Danton le demi-Hercule
L'activité de l'imagination me porte à me représenter les personnes dans le costume et l'action qui me paraissent convenir à leur caractère. Je n'ai pas vu deux ou trois fois une figure un peu signifiante que je ne l'habille dramatiquement. Cela se fait de soi-même pour ainsi dire, sans projet de ma part ; c'est le sentiment de la chose principale qui appelle naturellement les accessoires. Aussi le monde est-il pour moi une étrange mascarade, j'y remarque souvent une double scène ou des personnages à plusieurs rôles et je fais des tableaux tous les jours.

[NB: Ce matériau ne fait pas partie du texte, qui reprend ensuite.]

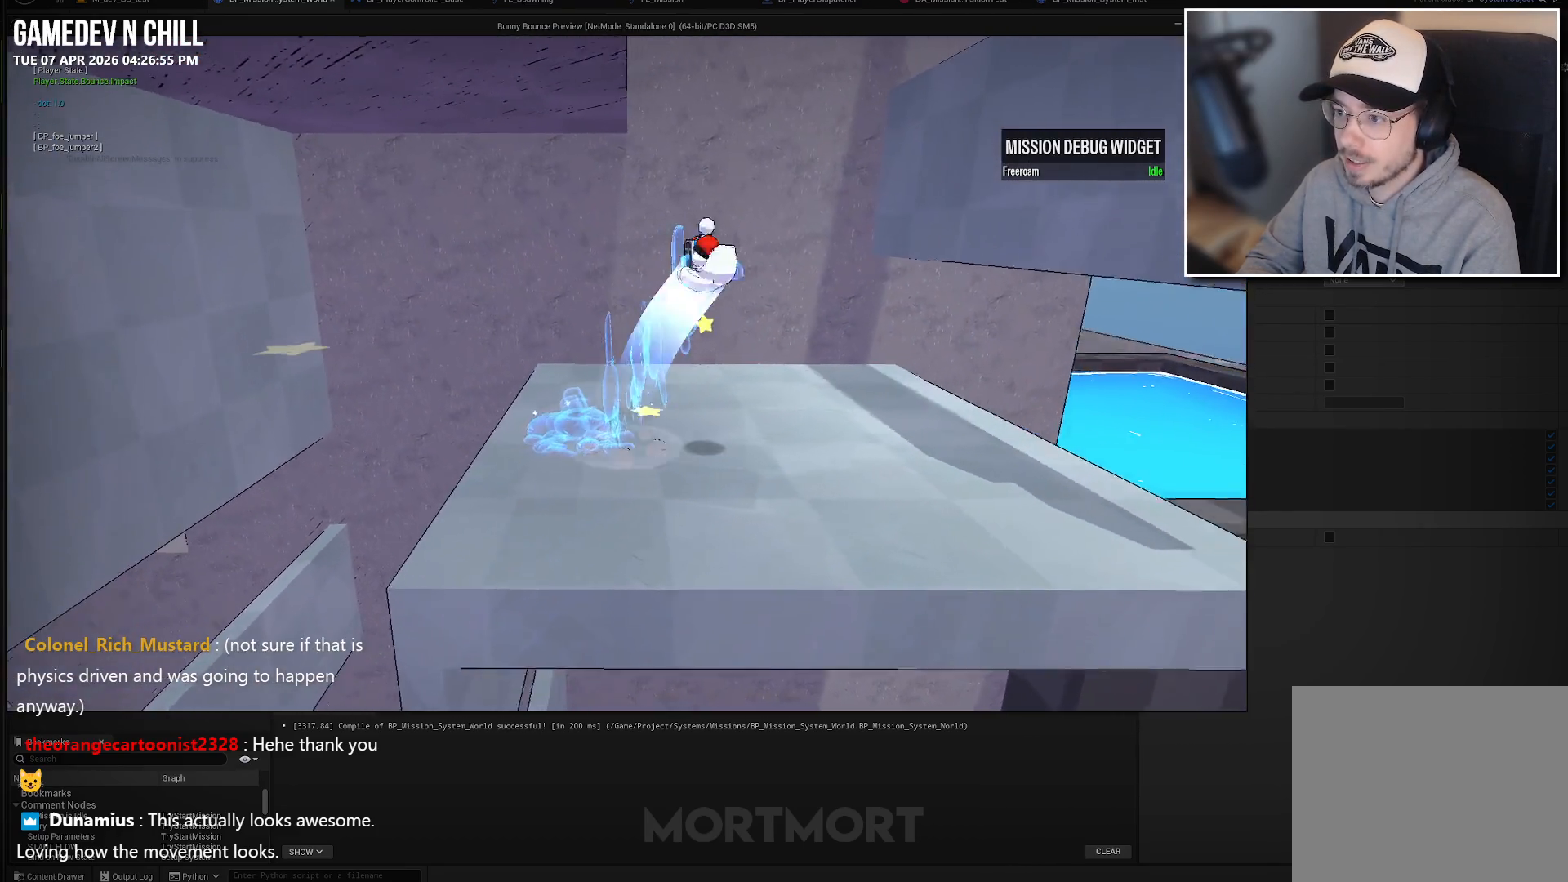
{"buttons": [], "left_stick": "right", "right_stick": "center", "events": [[383, "A", "down"], [433, "A", "up"]]}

Voyez-vous ce demi-Hercule dont les formes grossières sont plus rudes que prononcées : son amplitude annonce sa voracité ; l'audace sur le front, le rire de la débauche sur les lèvres, il adoucit vainement son œil hardi cavé sous des sourcils mobiles. La férocité de son visage dénonce celle de son cœur ; il emprunte inutilement de Bacchus une apparente bonhomie et la jovialité des festins ; l'emportement de ses discours, la violence de ses gestes, la brutalité de ses jurements le trahissent.
Donnez-lui un poignard ; qu'il marche à la tête d'une horde d'assassins moins cruels que lui, auxquels il désigne ses victimes et dont il encourage les forfaits ; ou bien, gorgé d'or et de vin, laissez-lui faire le geste de Sardanapale : voilà Danton. Je défie l'artiste exercé qui voudrait peindre un homme dans ces deux situations de trouver un meilleur modèle.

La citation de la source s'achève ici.